From the grok page, the suggested matching for log entries might look like this.

%{IP:client} %{WORD:method} %{URIPATHPARAM:request} %{NUMBER:bytes} %{NUMBER:duration}

In other words, the suggestion is to use syntax matches as often as possible.

However, what if I also have a field called true-client-ip that may contain garbage or may contain a real ip.
I don't want my grok parse to fail if the value in the true-client-ip field does not look like an ip.

So, I'm tempted to use %{DATA} for almost all my fields, and then to add extra decoration if I can grok the field using the hoped-for syntax.

For example, I am proposing that I have an initial grok that use %{DATA} to avoid grok parse failures, and then a second grok filter that tries to match the value of the true-client-ip field and on a successful match would add a new field like valid-true-client ip.

filter {
grok {
match => { "true-client-ip" => "%{IP:valid-true-client-ip" }
}
}

Your proposed solution will work given the data content. There's definitely no reason not to use it!

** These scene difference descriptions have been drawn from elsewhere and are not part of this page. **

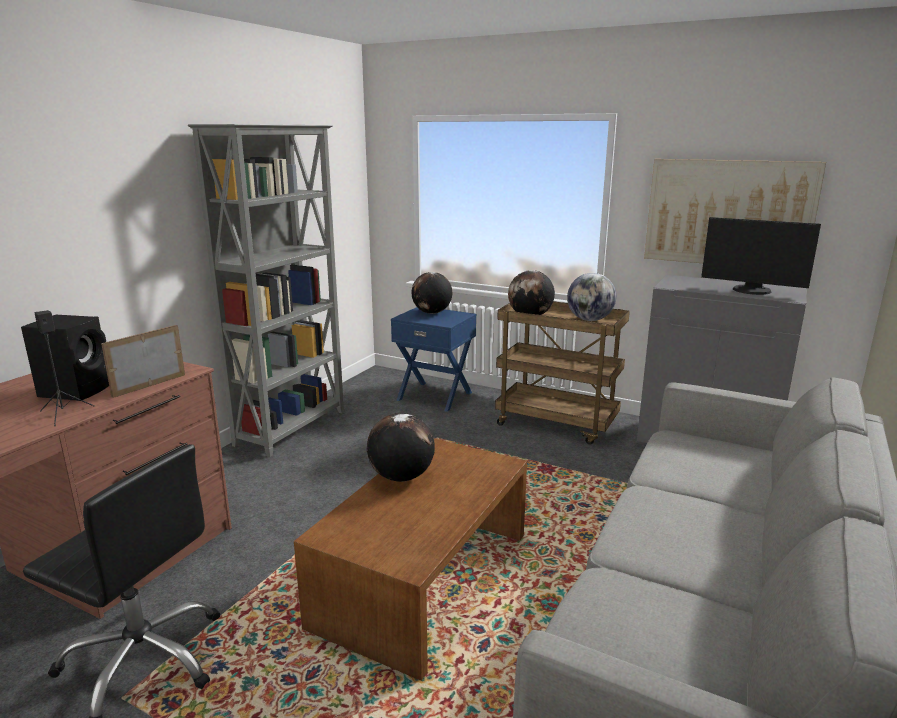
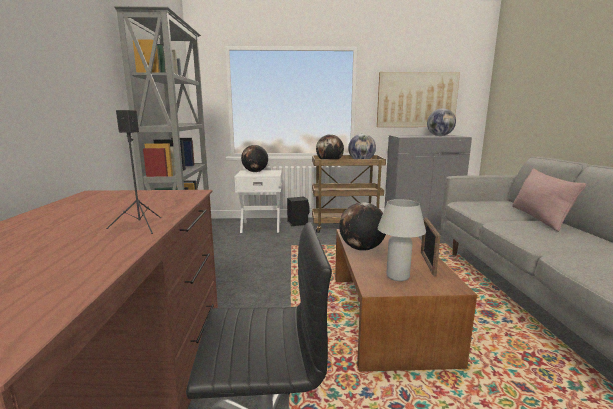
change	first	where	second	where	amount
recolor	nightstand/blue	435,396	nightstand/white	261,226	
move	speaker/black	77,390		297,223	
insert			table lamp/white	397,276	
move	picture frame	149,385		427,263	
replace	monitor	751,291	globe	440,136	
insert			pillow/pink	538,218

So, I'm tempted to use %{DATA} for almost all my fields, and then to add extra decoration if I can grok the field using the hoped-for syntax.

The DATA pattern matches any character so you might get surprised by the results. I've seen a number of cases where people have used more than one DATA or GREEDYDATA pattern in the same expression and for some types of inputs get really weird results since either pattern matches too much.

In this particular case I'd use NOTSPACE instead of DATA , at least if the garbage IP address doesn't contain spaces. That'll also perform better than having a DATA pattern that the regexp process might need to backtrack from.

1 Like

Ohh, nice! I'll use NOTSPACE instead of DATA and gain both performance and better discrimination. Thanks.